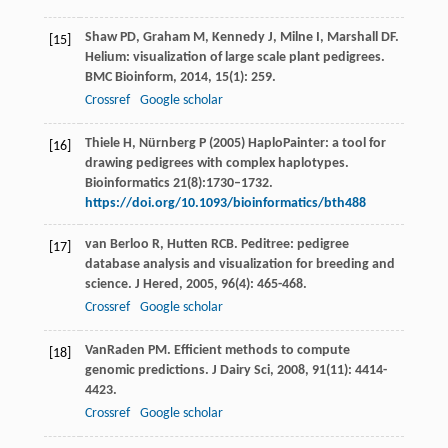
Shaw
PD
,
Graham
M
,
Kennedy
J
,
Milne
I
,
Marshall
DF
.
[15]
Helium: visualization of large scale plant pedigrees.
BMC Bioinform
,
2014
,
15
(1): 259.
Crossref
Google scholar
Thiele H, Nürnberg P (2005) HaploPainter: a tool for
[16]
drawing pedigrees with complex haplotypes.
Bioinformatics 21(8):1730–1732.
https://doi.org/10.1093/bioinformatics/bth488
van Berloo
R
,
Hutten
RCB
. Peditree: pedigree
[17]
database analysis and visualization for breeding and
science.
J Hered
,
2005
,
96
(4): 465-468.
Crossref
Google scholar
VanRaden
PM
. Efficient methods to compute
[18]
genomic predictions.
J Dairy Sci
,
2008
,
91
(11): 4414-
4423.
Crossref
Google scholar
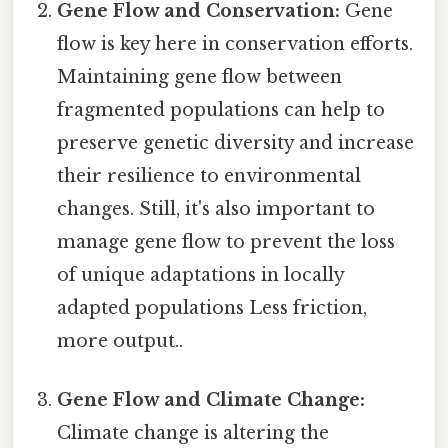
Gene Flow and Conservation:
Gene
flow is key here in conservation efforts.
Maintaining gene flow between
fragmented populations can help to
preserve genetic diversity and increase
their resilience to environmental
changes. Still, it's also important to
manage gene flow to prevent the loss
of unique adaptations in locally
adapted populations Less friction,
more output..
Gene Flow and Climate Change:
Climate change is altering the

Exercise aim |
What lines in the material above contain the word "pedigrees"? Copy them out.

Exercise answer |
Helium: visualization of large scale plant pedigrees.
drawing pedigrees with complex haplotypes.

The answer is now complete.